Config ms/iter tokens/s peak mem (MB) HBM GB/s HBM %
bf16 baseline 3.43 2389143 1744.2 308.3 17.2
Strategy A (selective dequant) OOM OOM OOM OOM OOM
Strategy B (fused MX) 10.74 762567 2058.1 26.4 1.5

M=4096 (active experts = 255 / 256, num_active/E = 0.996)

Config ms/iter tokens/s peak mem (MB) HBM GB/s HBM %
bf16 baseline 6.56 4994760 1960.8 165.6 9.2
Strategy A (selective dequant) OOM OOM OOM OOM OOM
Strategy B (fused MX) 16.50 1985884 2280.0 18.2 1.0

M=16384 (active experts = 256 / 256, num_active/E = 1.000)

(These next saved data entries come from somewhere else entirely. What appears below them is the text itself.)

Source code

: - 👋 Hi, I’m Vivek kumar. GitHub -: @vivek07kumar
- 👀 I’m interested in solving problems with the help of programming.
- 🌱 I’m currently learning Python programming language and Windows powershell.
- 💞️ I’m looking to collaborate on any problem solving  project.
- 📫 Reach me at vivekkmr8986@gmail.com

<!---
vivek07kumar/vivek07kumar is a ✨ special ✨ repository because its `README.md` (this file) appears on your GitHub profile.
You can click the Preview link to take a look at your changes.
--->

Config ms/iter tokens/s peak mem (MB) HBM GB/s HBM %
bf16 baseline 24.15 5427073 2827.0 47.2 2.6
Strategy A (selective dequant) OOM OOM OOM OOM OOM
Strategy B (fused MX) 46.56 2814943 3149.0 7.6 0.4

Notes

  • Strategy A OOMs at all M under load-balanced routing at E=256 because the torchao MXTensor dequant path materializes several full-shape fp32/int32 unpack buffers (~12 GiB combined for [256, 1024, 2048] at fp4 → fp32) while vLLM colocated on this workstation pins ~88 GB of HBM, leaving only ~14 GB free. Extrapolating from the dense E=128 case above (Strategy A peak ~8.6 GB at 128 active experts), the E=256 / 256-active dequant peak would be ~17 GB — over the available headroom.
  • Active-expert count is essentially E at every sampled M. Under a load-balance-regularized router (per-token N(0,1) noise + N(0,0.5) per-expert bias), E[active] ≈ E · (1 − (1 − top_k/E)^M). With E=256 / top_k=8 this yields ≥ 215 unique experts even at M=256 and saturates at 256 by M ≈ 16K. Balanced routing therefore does not generate a low-active regime at these token counts — i.e. the A-vs-B crossover does not appear in this sweep; B wins by default because A does not fit.
  • B vs bf16: Strategy B is consistently 1.9–2.9× slower than the bf16 baseline (similar to the dense E=128 ratio of ~2.3×). HBM utilization for both is modest (B 0.4–1.6 %, bf16 2.6–17.2 %), suggesting the kernels are compute- or scheduling-bound for these shapes, not bandwidth-bound.
  • Where the A-vs-B crossover lives, by theory: Strategy A is preferred when num_active / E is small enough that the dequant cost is offset by the cheaper bf16 matmul — the prior sparse row (10/256 active, A=5.75 ms vs B=8.95 ms) sits in that regime. Strategy B is preferred near num_active / E ≈ 1, where dequant of all experts dominates. The threshold between the two — somewhere in the 10/256 to 215/256 band — is not observable from the balanced-router setting; eliciting it would need an M smaller than 256, a synthetic deliberately-sparse router, or freeing the vLLM GPU and rerunning at E=256.